### [Exercise description]
The required output is the lines below from the line containing "neck: (769, 430)" to the line containing "right elbow: (662, 442)", inclusive, retyped exactly. No other lines belong in it.

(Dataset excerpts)
____________
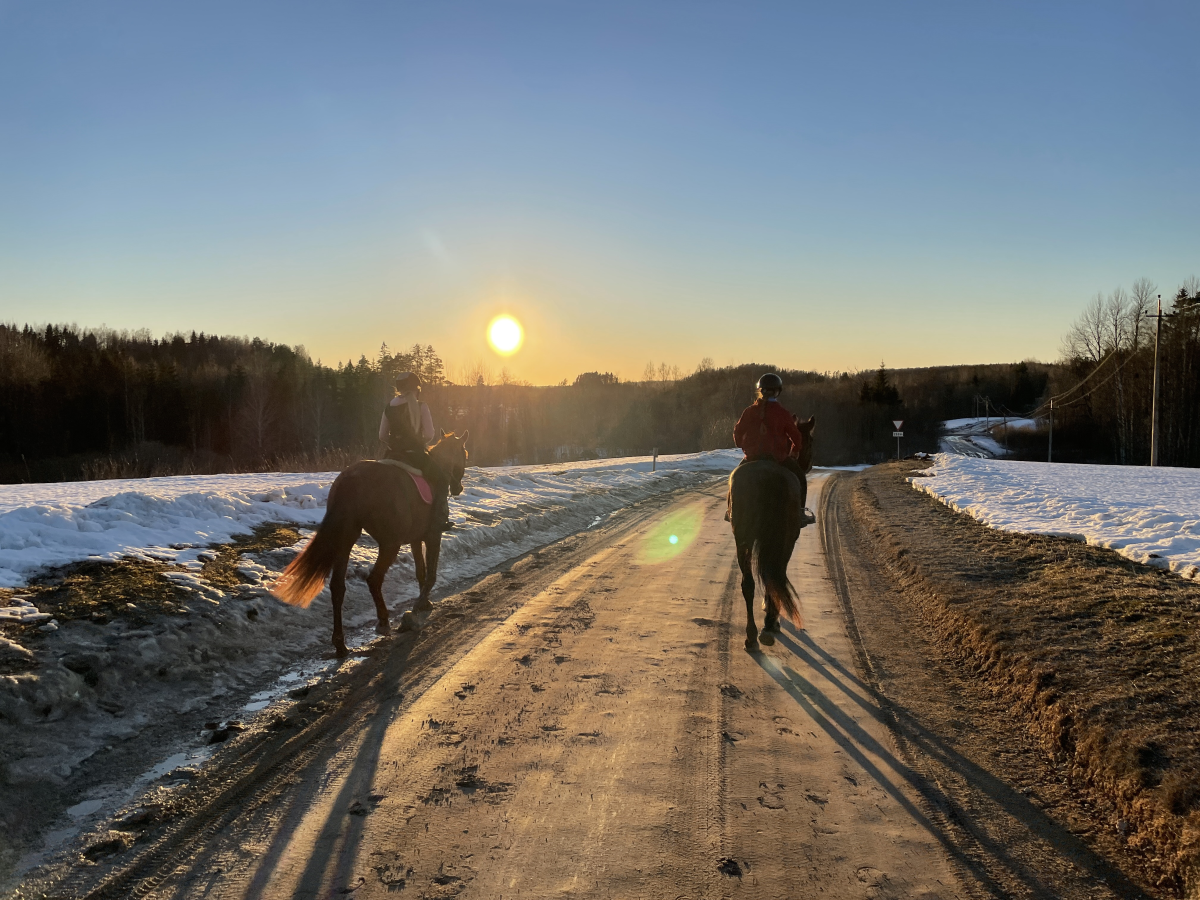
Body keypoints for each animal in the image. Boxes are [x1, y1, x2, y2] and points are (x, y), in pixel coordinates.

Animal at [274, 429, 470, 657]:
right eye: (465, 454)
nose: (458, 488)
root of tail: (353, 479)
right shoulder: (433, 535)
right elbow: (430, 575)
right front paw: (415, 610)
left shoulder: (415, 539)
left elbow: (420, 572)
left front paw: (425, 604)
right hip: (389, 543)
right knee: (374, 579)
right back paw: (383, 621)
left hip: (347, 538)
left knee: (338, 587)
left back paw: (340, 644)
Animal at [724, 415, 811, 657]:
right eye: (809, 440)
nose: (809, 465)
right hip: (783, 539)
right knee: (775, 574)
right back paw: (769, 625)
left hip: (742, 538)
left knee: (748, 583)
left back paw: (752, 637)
____________
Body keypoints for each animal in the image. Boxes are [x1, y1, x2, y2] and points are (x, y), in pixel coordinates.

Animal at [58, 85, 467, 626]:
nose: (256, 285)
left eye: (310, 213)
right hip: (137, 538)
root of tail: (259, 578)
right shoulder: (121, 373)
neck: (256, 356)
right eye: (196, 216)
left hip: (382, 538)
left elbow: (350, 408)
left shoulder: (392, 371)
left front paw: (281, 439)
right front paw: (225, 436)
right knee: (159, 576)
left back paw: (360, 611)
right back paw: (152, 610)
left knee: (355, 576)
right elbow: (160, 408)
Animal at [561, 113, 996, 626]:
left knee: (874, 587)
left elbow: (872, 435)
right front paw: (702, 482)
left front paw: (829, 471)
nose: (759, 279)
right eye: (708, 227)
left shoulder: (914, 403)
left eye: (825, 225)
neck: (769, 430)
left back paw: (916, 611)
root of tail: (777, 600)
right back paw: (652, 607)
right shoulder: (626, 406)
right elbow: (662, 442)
____________
### [Output for this exercise]
neck: (769, 430)
left back paw: (916, 611)
root of tail: (777, 600)
right back paw: (652, 607)
right shoulder: (626, 406)
right elbow: (662, 442)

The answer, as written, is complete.